Significantly, Secretary Blinken met with China’s foreign policy chief Wang Yi. Wang stressed that the two countries should increase communication on security and diplomacy. Placing the lack of adequate communication on the U.S., he stated, “The U.S. needs to take a rational and pragmatic approach, work with China in the same direction … expand the communication channel in diplomatic and security fields, make their communication more effective, and promote smooth people-to-people exchanges.” Fortunately, both sides concurred that continuing talks were productive and agreed to continue conversions.
In China’s Foreign Ministry Spokesperson, Wang Wenbin’s Friday briefing, he stressed the closeness of China and ASEAN regarding geography, history, and contemporary relations. He also stated that this would be the first year the ASEAN Plus Three (APT) Cooperation Work Plan would be implemented, and emphasized Wang’s three-point proposal for increasing APT cooperation. Wang Yi also pushed for the full implementation of RCEP.
Russian Foreign Minister Sergey Lavrov also garnered significant attention with his speech on July 13. He appealed to member countries to resume trade with Russia and to use national currencies instead of the dollar. Lavrov stated that Russia desired to increase bilateral trade with Indonesia and the Eurasian Economic Union. He also offered to send more halal-certified meat and oil to Indonesia. Moreover, he mentioned the concept of the Greater Eurasian Partnership developed by Putin in 2016 as a main driving force to increase cooperation.
In response to Foreign Minister Lavrov’s presence at the summon, Secretary Blinken stated, “his interventions and engagements were not constructive or productive on any issue. He focused – unlike the United States and unlike many other countries – on a totally negative presentation and agenda in which he effectively ascribed every problem in the world to the United States.”
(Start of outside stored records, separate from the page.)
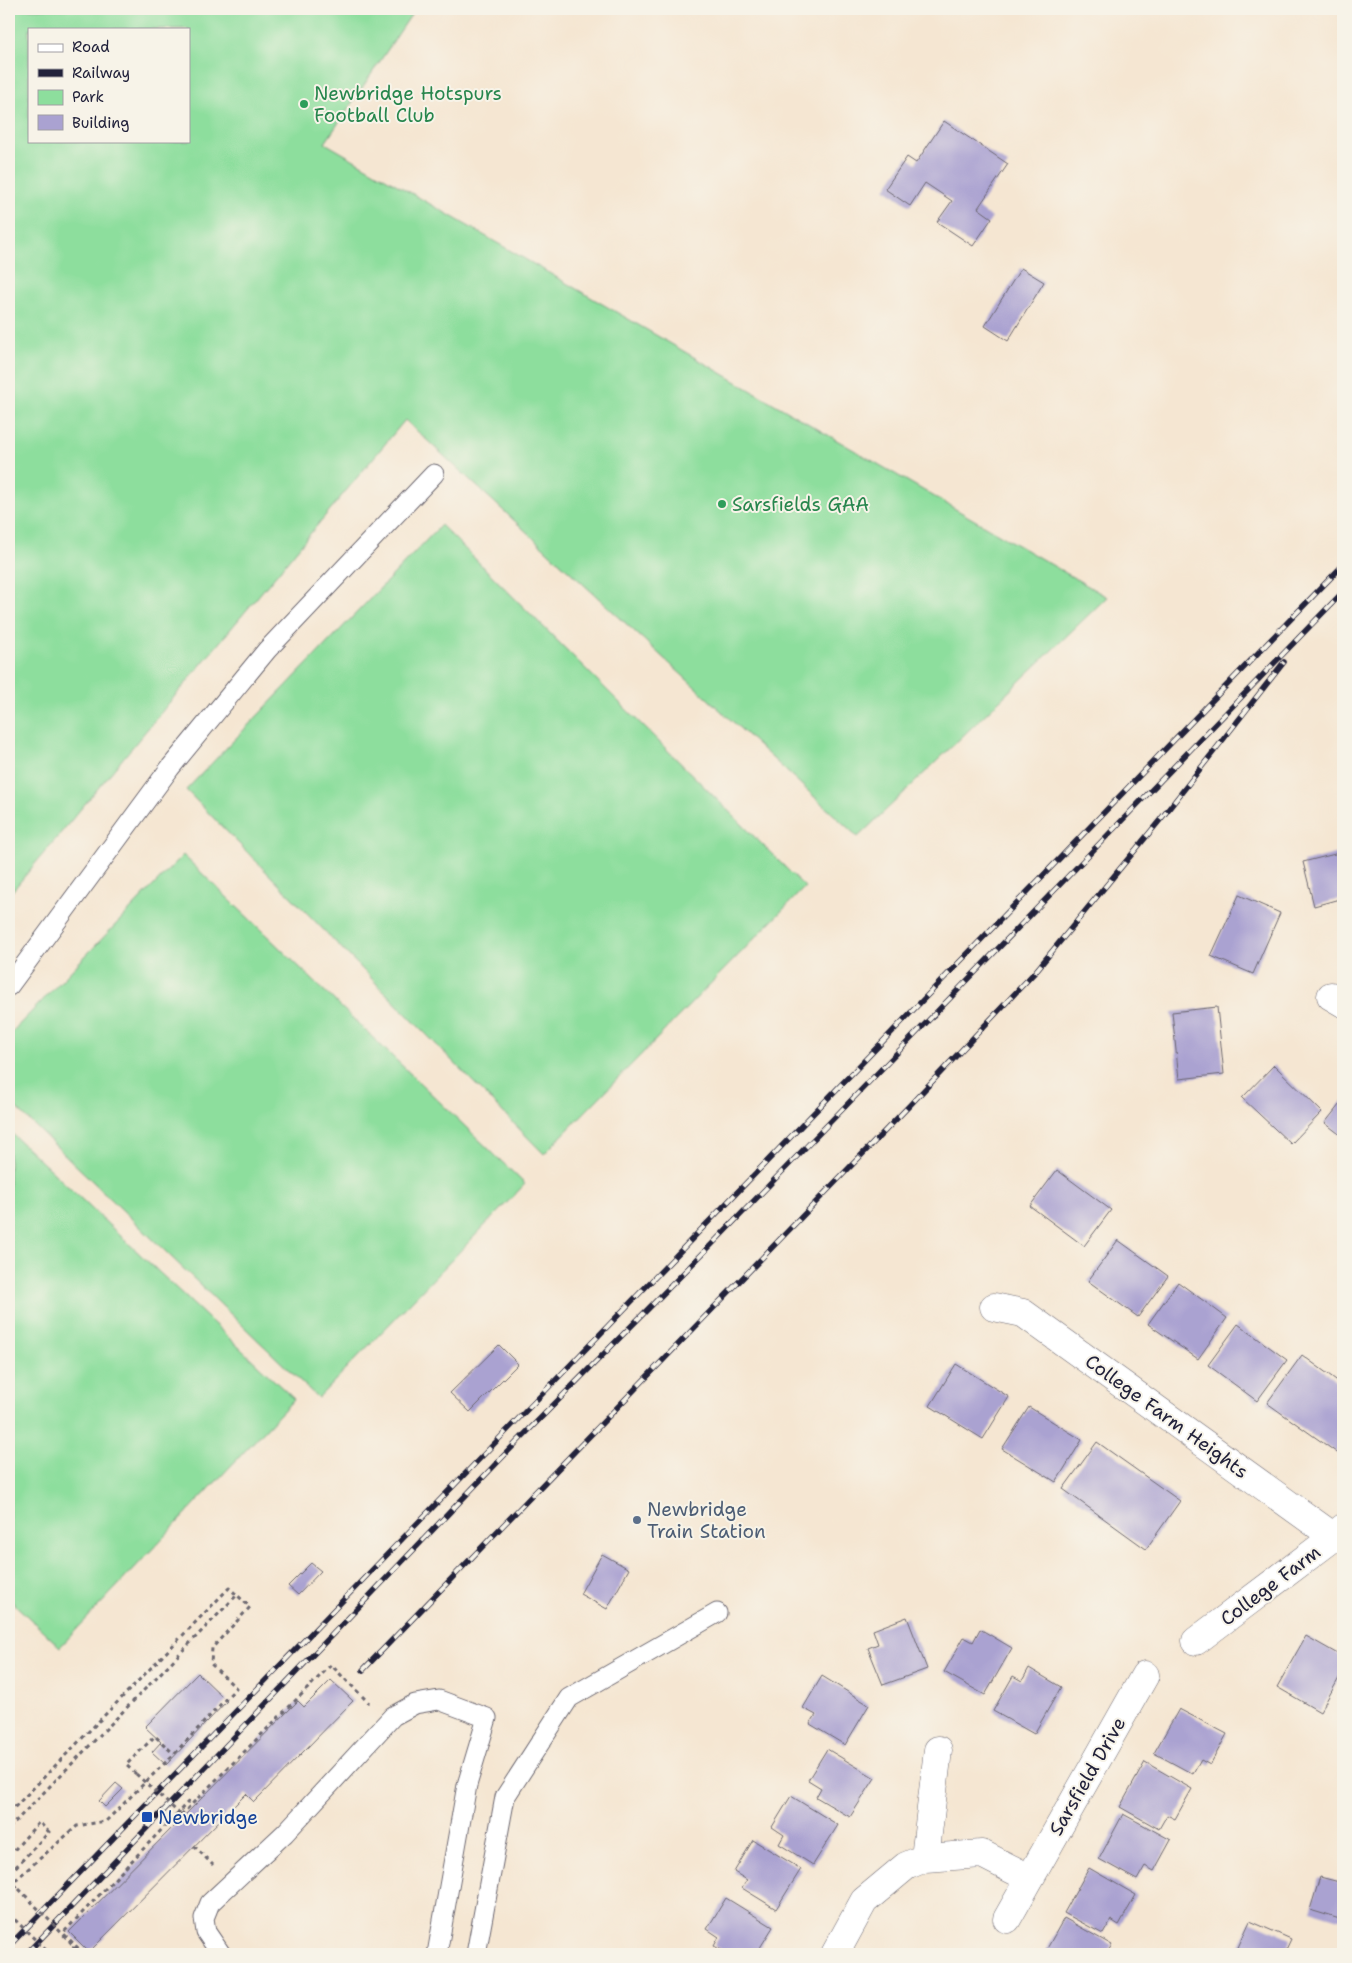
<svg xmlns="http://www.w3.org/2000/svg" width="1352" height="1963" viewBox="0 0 1352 1963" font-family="'Shantell Sans',sans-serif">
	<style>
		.green { fill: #8dde9d; stroke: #58806c; fill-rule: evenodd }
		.building { fill: #aaa2d1 }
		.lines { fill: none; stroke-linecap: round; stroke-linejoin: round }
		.service-casing { stroke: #6c6770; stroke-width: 21 }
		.minor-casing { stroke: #6c6770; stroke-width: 29 }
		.path { stroke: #6c6770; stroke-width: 3; stroke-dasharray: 4 4; stroke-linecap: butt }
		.service { stroke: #fff; stroke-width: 19 }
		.minor { stroke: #fff; stroke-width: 28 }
		.rail-casing { stroke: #22223b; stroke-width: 5.5 }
		.rail { stroke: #f7f3e8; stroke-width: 4; stroke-dasharray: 11; stroke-linecap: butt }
		.path-bridge { stroke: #6c6770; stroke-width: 3; stroke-dasharray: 4 4; stroke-linecap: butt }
		.leisure-dot { fill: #2e9e5b; stroke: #f7f3e8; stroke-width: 2 }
		.service-dot { fill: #5c6f8a; stroke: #f7f3e8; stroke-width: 2 }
		.transit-dot { fill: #1a4fb4; stroke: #f7f3e8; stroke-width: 2 }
		.labels { text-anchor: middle; stroke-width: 4; stroke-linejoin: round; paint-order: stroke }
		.leisure-label { font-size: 19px; fill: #27864d; stroke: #f7f3e8; text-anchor: start }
		.street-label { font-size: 19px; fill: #22223b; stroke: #f7f3e8 }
		.service-label { font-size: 19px; fill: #4e5e75; stroke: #f7f3e8; text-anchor: start }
		.transit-label { font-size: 19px; fill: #164399; stroke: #f7f3e8; text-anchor: start }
	</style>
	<rect width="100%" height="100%" fill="#f7f3e8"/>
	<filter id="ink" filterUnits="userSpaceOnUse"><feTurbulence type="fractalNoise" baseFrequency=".02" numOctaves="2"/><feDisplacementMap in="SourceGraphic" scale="10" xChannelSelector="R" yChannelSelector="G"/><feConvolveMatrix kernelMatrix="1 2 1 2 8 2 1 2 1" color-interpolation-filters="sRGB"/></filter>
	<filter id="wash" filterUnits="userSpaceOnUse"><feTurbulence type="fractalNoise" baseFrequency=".0096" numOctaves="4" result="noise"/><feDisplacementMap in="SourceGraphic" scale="20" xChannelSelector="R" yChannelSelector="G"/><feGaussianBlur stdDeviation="1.12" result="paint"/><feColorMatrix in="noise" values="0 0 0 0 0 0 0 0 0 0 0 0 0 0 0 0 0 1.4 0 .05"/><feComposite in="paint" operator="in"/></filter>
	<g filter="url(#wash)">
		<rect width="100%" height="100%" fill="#f5e6d2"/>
		<!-- green -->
		<path class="green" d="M 9,9 L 415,9 L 325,143 L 1107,597 L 858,837 L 405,420 L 9,895 ZM 29,29 L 189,29 L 189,141 L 29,141 Z
			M 441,525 L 805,887 L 544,1154 L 186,790 Z
			M 183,855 L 525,1184 L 318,1398 L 9,1101 L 9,1035 Z
			M 9,1131 L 294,1399 L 60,1647 L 9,1599 Z"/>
		<g id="blocks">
			<!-- building -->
			<path class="building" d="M 944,121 L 1008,164 L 978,208 L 992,218 L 973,246 L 937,222 L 952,201 L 925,183 L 910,206 L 885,189 L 907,157 L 916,163 Z
				M 1021,268 L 1044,282 L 1008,341 L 985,326 Z
				M 1343,852 L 1343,898 L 1314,906 L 1303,862 Z
				M 1239,895 L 1280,913 L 1253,974 L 1211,956 Z
				M 1217,1007 L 1224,1074 L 1179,1079 L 1172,1012 Z
				M 1274,1065 L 1322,1112 L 1291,1144 L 1242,1098 Z
				M 1343,1100 L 1343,1137 L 1325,1123 Z
				M 1057,1170 L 1111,1210 L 1084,1246 L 1030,1206 Z
				M 1118,1240 L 1168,1276 L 1138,1317 L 1088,1281 Z
				M 1178,1282 L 1227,1318 L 1198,1359 L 1148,1324 Z
				M 1238,1324 L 1287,1360 L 1257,1401 L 1208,1365 Z
				M 499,1345 L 518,1364 L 470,1412 L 450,1393 Z
				M 1302,1355 L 1343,1385 L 1343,1457 L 1267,1403 Z
				M 956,1364 L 1009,1397 L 983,1439 L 930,1406 Z
				M 1029,1407 L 1082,1440 L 1056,1482 L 1002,1449 Z
				M 1097,1442 L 1180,1501 L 1146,1549 L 1063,1489 Z
				M 602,1554 L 629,1569 L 607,1609 L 580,1594 Z
				M 311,1563 L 321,1571 L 298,1595 L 288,1586 Z
				M 907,1617 L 927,1669 L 883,1685 L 868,1648 L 878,1644 L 873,1630 Z
				M 980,1629 L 1012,1648 L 985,1695 L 944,1672 L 964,1637 L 973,1642 Z
				M 1306,1636 L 1343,1657 L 1343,1671 L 1320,1712 L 1277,1687 Z
				M 1029,1668 L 1061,1687 L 1034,1734 L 993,1711 L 1013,1676 L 1022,1681 Z
				M 198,1673 L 227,1701 L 166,1765 L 152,1752 L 161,1742 L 145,1727 Z
				M 822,1676 L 869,1705 L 845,1745 L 810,1724 L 816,1715 L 803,1708 Z
				M 331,1680 L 353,1701 L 254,1802 L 246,1794 L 89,1952 L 69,1932 L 298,1701 L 304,1707 Z
				M 1179,1709 L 1227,1734 L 1210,1765 L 1201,1760 L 1193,1774 L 1154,1753 Z
				M 827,1749 L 875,1778 L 850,1817 L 816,1797 L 821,1788 L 808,1780 Z
				M 1145,1762 L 1192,1789 L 1175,1819 L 1167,1815 L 1159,1829 L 1120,1807 Z
				M 116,1783 L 123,1789 L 105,1807 L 99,1801 Z
				M 791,1796 L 838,1825 L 813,1865 L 779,1844 L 784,1835 L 772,1827 Z
				M 1123,1814 L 1171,1840 L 1154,1871 L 1145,1866 L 1137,1880 L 1099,1859 Z
				M 753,1840 L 801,1869 L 776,1909 L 742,1888 L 747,1880 L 734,1872 Z
				M 1089,1868 L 1136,1895 L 1119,1925 L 1111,1920 L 1103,1934 L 1064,1913 Z
				M 1320,1877 L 1343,1883 L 1343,1920 L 1310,1910 Z
				M 726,1898 L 773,1927 L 756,1954 L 729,1954 L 714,1946 L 719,1937 L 707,1929 Z
				M 1064,1918 L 1112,1945 L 1106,1954 L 1044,1954 Z
				M 1250,1921 L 1291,1939 L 1284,1954 L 1235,1954 Z"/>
		</g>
	</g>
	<g filter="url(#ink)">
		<use href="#blocks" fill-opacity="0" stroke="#6c6770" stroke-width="1"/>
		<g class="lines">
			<defs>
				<path id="service" d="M 9,986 L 170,768 L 267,650 L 434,474
					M 221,1954 L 206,1932 L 204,1918 L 210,1903 L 285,1833 L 393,1716 L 415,1704 L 439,1700 L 487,1718 L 467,1785 L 437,1954
					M 476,1954 L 505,1797 L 569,1698 L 717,1613"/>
				<path id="minor" d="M 1331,996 L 1343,1003
					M 994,1307 L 1023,1313 L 1334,1537
					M 1196,1641 L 1334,1537 L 1343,1528
					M 925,1858 L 938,1750
					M 1007,1919 L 1145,1675
					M 835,1954 L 864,1901 L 906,1866 L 925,1858 L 982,1854 L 1029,1878"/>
			</defs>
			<!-- service casing -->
			<use href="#service" class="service-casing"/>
			<!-- minor casing -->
			<use href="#minor" class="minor-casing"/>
			<!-- path -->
			<path class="path" d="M 136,1774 L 126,1765 L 155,1736 L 174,1754
				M 9,1813 L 229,1588 L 237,1595
				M 181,1815 L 331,1665 L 369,1703
				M 9,1828 L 237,1595 L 250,1607 L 212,1648 L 211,1664 L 236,1688 L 174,1754 L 106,1821 L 77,1826 L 12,1883
				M 194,1846 L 213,1865
				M 9,1856 L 39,1822 L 49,1832 L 9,1874
				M 9,1879 L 19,1889
				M 67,1954 L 74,1947
				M 84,1954 L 63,1933 L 188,1802 L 191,1805"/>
			<!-- service -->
			<use href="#service" class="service"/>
			<!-- minor -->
			<use href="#minor" class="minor"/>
			<defs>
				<path id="rail" d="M 363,1670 L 910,1105 L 1035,972 L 1160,820 L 1284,662
					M 9,1946 L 1343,565
					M 26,1954 L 516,1443 L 716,1240 L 1343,592"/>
			</defs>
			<!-- rail casing -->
			<use href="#rail" class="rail-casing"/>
			<!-- rail -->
			<use href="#rail" class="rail"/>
			<!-- path-bridge -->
			<path class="path-bridge" d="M 136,1774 L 181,1815
				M 19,1889 L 81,1953 L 80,1954
				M 9,1914 L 50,1954"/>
		</g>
	</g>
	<!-- markers -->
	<g class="leisure-dot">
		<circle cx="304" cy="104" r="5"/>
		<circle cx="722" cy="504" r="5"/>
	</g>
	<circle class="service-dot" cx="637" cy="1520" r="5"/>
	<rect class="transit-dot" x="141" y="1811" width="12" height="12" rx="2.5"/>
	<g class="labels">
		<!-- leisure labels -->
		<g class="leisure-label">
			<text x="314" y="100">Newbridge Hotspurs<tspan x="314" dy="22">Football Club</tspan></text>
			<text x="732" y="511">Sarsfields GAA</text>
		</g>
		<!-- street labels -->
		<g class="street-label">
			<text transform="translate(1167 1416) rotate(36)" y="7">College Farm Heights</text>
			<text transform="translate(1270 1585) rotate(-37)" y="7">College Farm</text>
			<text transform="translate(1087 1776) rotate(-60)" y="7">Sarsfield Drive</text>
		</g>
		<!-- service labels -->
		<g class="service-label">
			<text x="647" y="1516">Newbridge<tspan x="647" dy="22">Train Station</tspan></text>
		</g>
		<!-- transit labels -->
		<g class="transit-label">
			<text x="158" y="1824">Newbridge</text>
		</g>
	</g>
	<!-- margin -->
	<rect width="1352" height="1963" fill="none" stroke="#f7f3e8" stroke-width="30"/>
	<!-- legend -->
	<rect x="28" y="28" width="162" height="115" fill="#f7f3e8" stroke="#a29fa3"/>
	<rect x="38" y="44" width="25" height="8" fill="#ffffff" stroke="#a29fa3"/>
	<text x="72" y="52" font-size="15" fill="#22223b">Road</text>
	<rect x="38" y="69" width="25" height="8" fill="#22223b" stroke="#a29fa3"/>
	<text x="72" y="78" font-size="15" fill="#22223b">Railway</text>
	<rect x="38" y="90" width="25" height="15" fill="#8dde9d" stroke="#a29fa3"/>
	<text x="72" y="102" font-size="15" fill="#22223b">Park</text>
	<rect x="38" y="115" width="25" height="15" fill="#aaa2d1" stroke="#a29fa3"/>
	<text x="72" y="128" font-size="15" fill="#22223b">Building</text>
</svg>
The ASEAN Foreign Ministers Summit provides member states a platform to address pressing concerns and foster unity. Recently, these summits have also served to assert ASEAN’s centrality as a regional actor. However, this summit took on new importance as geopolitical tensions have increased throughout the region and the world. The venue became an opportunity for regional rivals to discuss areas of concern and future dialogue. However, it also allowed these actors to appeal to further their relations with ASEAN and its member states. As tensions in the region continue, these summits will take on greater importance; and China, Russia, the U.S., and others will look for new ways to deepen relations with the multilateral organization and its members. This is evident in Secretary Blinken’s mention of the ASEAN-U.S. Dialogue on the Rights of Persons with Disabilities in his remarks. The leaders’ summit scheduled for September presents the next significant opportunity for further engagement and collaboration.